-- Actions to take --
A) In the update, who shared the bulk upload of Flashbots MEV-Boost Relay data?
B) Using the update, explain in one to three sentences why the writer is typing up a linear progression of MEV material.

-- Excerpt to read --
- - -
I'm interested in researching dynamics of MEV in PoS Ethereum and effects of centralization pressure, among other things. I'm also interested in mitigations of risks as part of immediate efforts of out-of-protocol PBS built by Flashbots in mev-boost and ways to achieve resilient relays.

EPF Update #1

EPF Week 1 & 2

TLDR:

1. Deep-dive into MEV from the lens of Ethereum PoS security, ways mev-boost helps, ways mev-boost adds centralization and safety & liveness fault risks
2. Started exploration of exported bulk data from Flashbots MEV-Boost Relay.
3. Initial deep-dives into mev-boost repo and relay-monitor repo & design doc

I've spent the majority of week 1 reading about various ongoing core development efforts ranging from AA, EVM improvements, statelessness roadmap, and MEV. For MEV I've been mostly interested in the current roadmap for in-protocol work as well as open research questions around MEV in PoS Ethereum. I spent the rest of the week, weekend, as well as last week doing a deep dive into the history of MEV on Ethereum, current state of MEV as it pertains to the health of the Ethereum network, and open problems. Below are a set of notes I've been taking that are relevant to a few current development efforts, but I also am in-progress of organizing a lot of this deep dive into a structured book-like format that I'll type up in either here, or a separate repo, or perhaps on something like Notion / HackMD. I found that there is a lot of MEV research and MEV learning materials out there, but it's easy to get lost following trails of links from articles, to notes, to videos, and back to articles, so I'll be working on typing up a linear progression that has worked for me to understand why MEV is front and center when it pertains to PoS Ethereum and some very serious centralization risks that come with it that are closely related to guarantees of liveness & safety of the system.

Last week @metachris on Twitter has shared the bulk upload of Flashbots MEV-Boost Relay data. I started a repo here to play around with some of the data and will do some actual experiments this upcoming week. There is some interesting data on the builder submissions, even the ones that were not delivered, i.e. didn't land on chain. There are some obvious patterns like builders re-building and re-submitting the block within short time intervals to include more transactions but I think it's going to be interesting to dig a bit deeper and see what the submission games is like.

I've also done a few deep-dives into MEV visualization resources, the mev-boost repo, and the relay-monitor repo by @ralexstokes.
- - -
-- Data section --
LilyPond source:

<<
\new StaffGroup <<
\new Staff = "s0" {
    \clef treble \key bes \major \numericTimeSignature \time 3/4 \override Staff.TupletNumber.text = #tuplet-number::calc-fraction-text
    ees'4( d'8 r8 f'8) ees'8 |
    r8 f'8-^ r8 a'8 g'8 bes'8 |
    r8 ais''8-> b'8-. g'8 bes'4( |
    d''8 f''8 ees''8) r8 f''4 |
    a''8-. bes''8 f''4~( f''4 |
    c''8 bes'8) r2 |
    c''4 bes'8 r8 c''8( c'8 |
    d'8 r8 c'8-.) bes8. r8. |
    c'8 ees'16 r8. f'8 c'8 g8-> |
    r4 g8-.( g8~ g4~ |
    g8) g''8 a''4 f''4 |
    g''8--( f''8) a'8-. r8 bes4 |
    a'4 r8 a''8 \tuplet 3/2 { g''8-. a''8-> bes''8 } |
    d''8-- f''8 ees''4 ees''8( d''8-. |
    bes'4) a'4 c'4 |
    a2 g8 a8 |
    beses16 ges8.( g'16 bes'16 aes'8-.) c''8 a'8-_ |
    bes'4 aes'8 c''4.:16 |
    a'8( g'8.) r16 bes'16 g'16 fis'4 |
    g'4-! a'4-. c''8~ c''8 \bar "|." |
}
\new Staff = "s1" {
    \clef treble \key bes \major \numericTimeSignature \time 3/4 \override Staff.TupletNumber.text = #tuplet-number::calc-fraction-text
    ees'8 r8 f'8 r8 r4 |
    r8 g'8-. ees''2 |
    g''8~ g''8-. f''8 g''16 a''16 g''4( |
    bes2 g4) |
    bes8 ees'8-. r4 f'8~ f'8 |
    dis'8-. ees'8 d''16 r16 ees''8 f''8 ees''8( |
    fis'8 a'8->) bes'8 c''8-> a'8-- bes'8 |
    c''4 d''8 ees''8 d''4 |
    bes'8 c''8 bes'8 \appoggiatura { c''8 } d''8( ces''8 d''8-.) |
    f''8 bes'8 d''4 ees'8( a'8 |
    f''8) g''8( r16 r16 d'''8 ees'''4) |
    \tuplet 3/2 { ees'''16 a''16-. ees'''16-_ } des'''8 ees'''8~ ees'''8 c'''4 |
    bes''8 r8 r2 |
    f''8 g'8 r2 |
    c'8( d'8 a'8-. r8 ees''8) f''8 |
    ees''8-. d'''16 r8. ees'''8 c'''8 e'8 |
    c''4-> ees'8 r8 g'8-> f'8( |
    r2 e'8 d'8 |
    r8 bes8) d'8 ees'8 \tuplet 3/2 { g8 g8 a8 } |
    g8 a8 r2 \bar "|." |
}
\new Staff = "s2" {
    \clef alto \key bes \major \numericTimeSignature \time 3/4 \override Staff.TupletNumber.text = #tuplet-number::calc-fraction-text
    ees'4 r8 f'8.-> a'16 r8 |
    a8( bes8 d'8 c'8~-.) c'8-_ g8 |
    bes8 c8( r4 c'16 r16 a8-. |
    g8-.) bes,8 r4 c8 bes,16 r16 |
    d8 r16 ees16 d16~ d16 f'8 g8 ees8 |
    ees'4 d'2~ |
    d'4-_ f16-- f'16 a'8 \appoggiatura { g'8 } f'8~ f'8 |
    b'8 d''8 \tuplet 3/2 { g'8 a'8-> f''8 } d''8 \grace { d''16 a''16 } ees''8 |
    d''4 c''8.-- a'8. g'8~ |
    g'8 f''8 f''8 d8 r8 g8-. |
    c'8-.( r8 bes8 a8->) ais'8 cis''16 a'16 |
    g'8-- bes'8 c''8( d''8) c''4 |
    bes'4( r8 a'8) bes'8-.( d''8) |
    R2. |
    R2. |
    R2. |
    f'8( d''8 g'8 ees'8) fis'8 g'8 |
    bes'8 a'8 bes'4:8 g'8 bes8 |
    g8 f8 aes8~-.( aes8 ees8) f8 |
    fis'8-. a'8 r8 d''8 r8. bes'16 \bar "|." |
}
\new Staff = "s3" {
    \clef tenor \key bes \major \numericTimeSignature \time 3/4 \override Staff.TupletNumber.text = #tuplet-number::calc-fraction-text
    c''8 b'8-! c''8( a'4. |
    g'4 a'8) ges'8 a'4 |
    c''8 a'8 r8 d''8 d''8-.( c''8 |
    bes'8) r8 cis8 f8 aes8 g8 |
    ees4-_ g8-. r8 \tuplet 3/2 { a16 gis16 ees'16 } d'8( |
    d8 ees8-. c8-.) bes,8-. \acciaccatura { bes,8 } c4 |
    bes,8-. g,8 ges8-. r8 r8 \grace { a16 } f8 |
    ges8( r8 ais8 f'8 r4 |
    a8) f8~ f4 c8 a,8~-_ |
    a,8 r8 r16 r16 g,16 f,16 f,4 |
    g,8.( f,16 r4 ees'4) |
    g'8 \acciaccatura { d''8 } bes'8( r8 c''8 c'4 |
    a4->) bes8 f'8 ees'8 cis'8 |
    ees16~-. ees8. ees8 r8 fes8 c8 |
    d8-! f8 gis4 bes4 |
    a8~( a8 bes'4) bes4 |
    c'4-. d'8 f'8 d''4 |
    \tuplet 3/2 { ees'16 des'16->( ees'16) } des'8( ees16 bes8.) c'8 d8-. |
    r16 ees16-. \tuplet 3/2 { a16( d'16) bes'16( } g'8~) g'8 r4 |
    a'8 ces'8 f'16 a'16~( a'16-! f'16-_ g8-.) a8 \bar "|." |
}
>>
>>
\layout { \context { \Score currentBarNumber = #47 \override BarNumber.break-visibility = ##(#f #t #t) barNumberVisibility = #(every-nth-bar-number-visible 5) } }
- - -
-- Answers to this exercise --
A) @metachris on Twitter shared it.

B) There is a lot of MEV research and learning material, and it's easy to get lost following trails of links from articles to notes to videos and back to articles. A linear progression sets out the path that worked for the writer to understand why MEV is front and center for PoS Ethereum and its serious centralization risks.